Here and there a country school is waking up to the physical needs of country children. “Country boys are not symmetrically developed,” asserts Superintendent Rapp, of Berks County. “They are flat-chested and round-shouldered.” That is interesting, indeed. Mr. Rapp explains: “It is because of the character of their work, nearly all of which tends to flatten the chest. Whether or not that is the explanation, the fact remains, and with it the no less evident fact that it is the business of the school to correct the defects. In an effort to do this we have worked out a series of fifty games which the children are taught in the schools.” In May a great “Field Day and Play Festival” is held, to which the entire county is invited. Each school trains and sends in its teams. Trolleys, buggies, autos and hay wagons contribute their quota, until five thousand people have gathered in an out-of-the-way spot to help the children enjoy themselves.
Mr. Rapp is a great believer in activity. Tireless himself, he has fifty teacher-farmers—men who teach in the winter and farm in the summer—an excellent setting for country boys and girls. He believes in activity for children, too. “If the school appealed as it ought to the motor energies of children, instead of having to drive them in, you would have to drive them out.” To prove his point Mr.
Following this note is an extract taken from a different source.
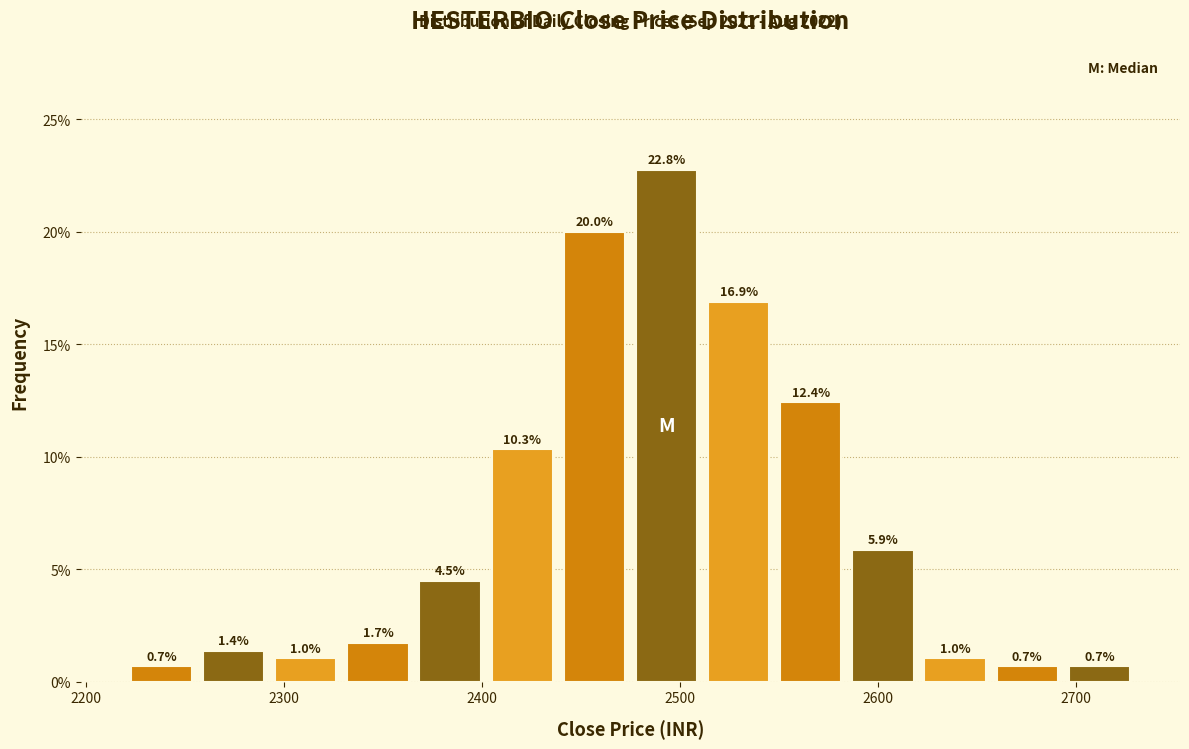

Read against the x-axis, roughly where is the centre of the tallest bar?

2490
Rapp cites the instance of one man teacher, who, before the days of manual training in the schools, decided to have manual training in his one-room Berks County school.
“He did the work himself,” Mr. Rapp says, “dug out the cellar and set up a shop in it. The only help he had was the help of the pupils, and the work was done in recess time and after school. They made their own tools, cabinets, book-cases, picture-frames, clock-frames, and anything else they wanted. And do you know, when it got dark, that man would send the children home from the school in order to be rid of them.”
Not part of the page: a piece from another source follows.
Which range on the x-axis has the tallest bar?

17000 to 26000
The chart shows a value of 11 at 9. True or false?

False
Consolidated schools help. They make rural education broader and easier, but the one-room country school, presided over by a live teacher, may be made worth while. Social events, sports, contests in farm work and domestic work, studies couched in terms of the country, may all prove potent factors in shaping the child and the community.
IV Repainting the Little Red Schoolhouse
Without, as well as within, the little red school-house may be transformed. The course of study may establish a standard in rural thought. The rural school-house may set a standard of rural architecture and landscape gardening.
How typical of old-time country schools are the lines:
Still sits the school-house by the road,
A ragged beggar sunning.
Around it still the sumacs grow,
And blackberry vines are running.
The unpainted, rough exterior of the little school vied with the unkempt school grounds. Both supplied subjects for artistic treatment. To the consternation of the poet and the romancer, the modern one-room school is painted, and the school yard, instead of being filled with a thicket of blackberry and sumac, is laid out for playground, flower-beds and gardens. The up-to-date country school, while far less picturesque, is much more architectural and more useful.
The State Superintendent of Education in Wisconsin furnishes free to local school boards plans of modern one-room schools. With a hall at each end for wraps, an improved heating and ventilating device, and all of the light coming from the north side, where there is one big window from near the floor to the ceiling, these buildings, costing from two thousand dollars up, provide in every way for the health and comfort of the children. The superintendent may go farther than to suggest in Wisconsin, however, for if a school building becomes dilapidated he may condemn it, and then state aid to local education is refused until suitable buildings are provided. The law has proved an excellent deterrent to educational parsimony.